Montana Horsfall, president of Craft Cocktail Inc., began her new venture on January 1, 2018, as an answer to the growing curiosity that surrounds the resurgent art form, mixology. Horsfall, a sought-after bartender at Distillery 291 for almost two years, recently transitioned to Axe & the Oak Whiskey House, and amasses a loyal following. She says she recognizes a hungry demographic to which she is happy to share her bartending skills, and select recipes, to properly thank and enlighten her steadfast patrons.

“I used to think no one wanted to know this stuff, but that’s just not true,” says Horsfall. “So many people were requesting me to teach them how to make [a] cocktail. There is such an interest in learning this as a profession or just as a hobby.”

Craft Cocktail Inc. plans to host one to two classes a month, private parties and corporate events that teaches participants the science and expertise necessary to concoct intricate drinks but also enables them to recreate simple yet quality versions.

“It’s about you, the guest, you’re the hero,” says Horsfall. “This company can grow and find success because of the guest. I want to show you what you can make that is easy yet delicious and unique in it’s own way. Instead of games at a baby shower a bartender can show you how to bartend!”

Fact: Drinking craft cocktails makes people smile.

RMFR gets a sneak peek of the format at Horsfall’s first class downstairs at Downtown Fine Spirits & Wine where we get schooled on tiki drinks, find out who “Don the Beachcomber” is and learn why mai tais shouldn’t be pink.

Horsfall discusses the Polynesian inspiration that spurs the cocktail movement, proper glassware and how Tiki embedded itself in American culture almost immediately after prohibition ended. She walks us through four tropical takes, starting with arguably the original tiki drink, a zombie, that yields a more complex setup. We move onwards into more straightforward libations to discover the wide variations of mai tais, integrate a Louisiana favorite, hurricanes, and conclude class with some muddling action to prep caipirinhas.

A little elbow grease to meld the lime, sugar and Cachaca.

For Horsfall, her tutorials revolve primarily around education, curating the history of the cocktails and teaching guests about the importance each component plays.

“There’s a large amount of chemistry behind just the ice itself,” says Horsfall. “I want them to understand that we have studied the tiniest detail from the 1700’s on to create the perfect cocktail and we continue to. We never stop learning.”

Montana Horsfall, president of Craft Cocktail Inc. focuses on flavors.

Beyond the lists of ingredients, witnessing proper techniques and being wildly entertained by Horsfall’s wit, she hopes that these informative, boozy sessions expand the “appreciation for the craft.” Horsfall says she wants to bestow some knowledge of what goes on behind the stick and give guests an opportunity to “get a piece of it.”

“It’s so they can entertain,” says Horsfall. “Walk away with an appreciation so that they can create their favorite cocktail at home and just enjoy.”

Horsfall gives us the run down on the progression of tiki cocktail culture.

Horsfall wasn’t always on the trajectory to find herself in her current love affair with craft cocktailing with initial plans to attend nursing school before realizing a very different path. She frankly states that the debt she’d incur to pursue her education versus pouring drinks in a lively setting simply didn’t make sense and acknowledges this as the proper place for her big personality. In her role as a bartender she says it invites her to be more: a social worker, a nurse, a friend, to give back to the community in her own way.

“It’s a very, very diverse job,” says Horsfall. “I get to help people through their divorces, give them a hug when they’ve had a bad day, heal their colds with a hot toddy. It’s wildly underestimated what we can do and of course, you have fun.”

Horsfall is an active supporter of TESSA, a non-profit organization that protects and empowers women and children suffering or seeking rehabilitation from domestic violence and abuse cases. She says that she has been able to contribute more through her fundraising efforts and cocktail competition winnings than she could have as a licensed medical professional.

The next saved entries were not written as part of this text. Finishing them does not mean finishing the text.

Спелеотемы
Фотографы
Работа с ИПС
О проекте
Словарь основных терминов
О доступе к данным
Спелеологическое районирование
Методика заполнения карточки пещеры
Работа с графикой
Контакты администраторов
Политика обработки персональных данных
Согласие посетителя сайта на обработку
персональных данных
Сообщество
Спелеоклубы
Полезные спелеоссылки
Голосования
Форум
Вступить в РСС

“When you love what you do, it’s fantastic,” says Horsfall. “This is the right time and the right place.”

Still Horsfall says she routinely hears the same question: “So what’re you really going to do when you grow up?” To which she replies, “this is a career, you treat it seriously, it will take you far” but admits even she “didn’t realize it’s legitimacy until about five years ago.”

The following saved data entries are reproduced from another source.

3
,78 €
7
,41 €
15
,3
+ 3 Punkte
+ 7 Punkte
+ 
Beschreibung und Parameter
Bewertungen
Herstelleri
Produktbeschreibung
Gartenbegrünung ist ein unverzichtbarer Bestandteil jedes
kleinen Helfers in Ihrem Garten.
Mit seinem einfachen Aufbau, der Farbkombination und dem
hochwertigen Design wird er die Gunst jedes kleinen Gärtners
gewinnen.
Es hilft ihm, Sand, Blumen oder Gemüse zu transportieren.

Don’t try this at home. Horsfall goes pro with her jigger countdown pours.

Horsfall solidifies her stance and illustrates her passion as we watch her work, always with a smile, an infectious boisterous laugh and an intentional hand. Everything Horsfall mentions goes beyond herself and the conversation continually orbits her strong sentiments towards exemplary customer service.

“It’s about the guest, always,” says Horsfall. “The community support has been amazing and humbling. If [they] want something I’m going to give it to them, I’m going to teach and I’m going to tell you everything I know about it.”

Horsfall takes a familiar phrase out of President Abraham Lincoln’s reportoire as she reaffirms her fervor for craft cocktailing in saying, “whatever you are, be a good one.”

*Header image courtesy of Craft Cocktail, Inc.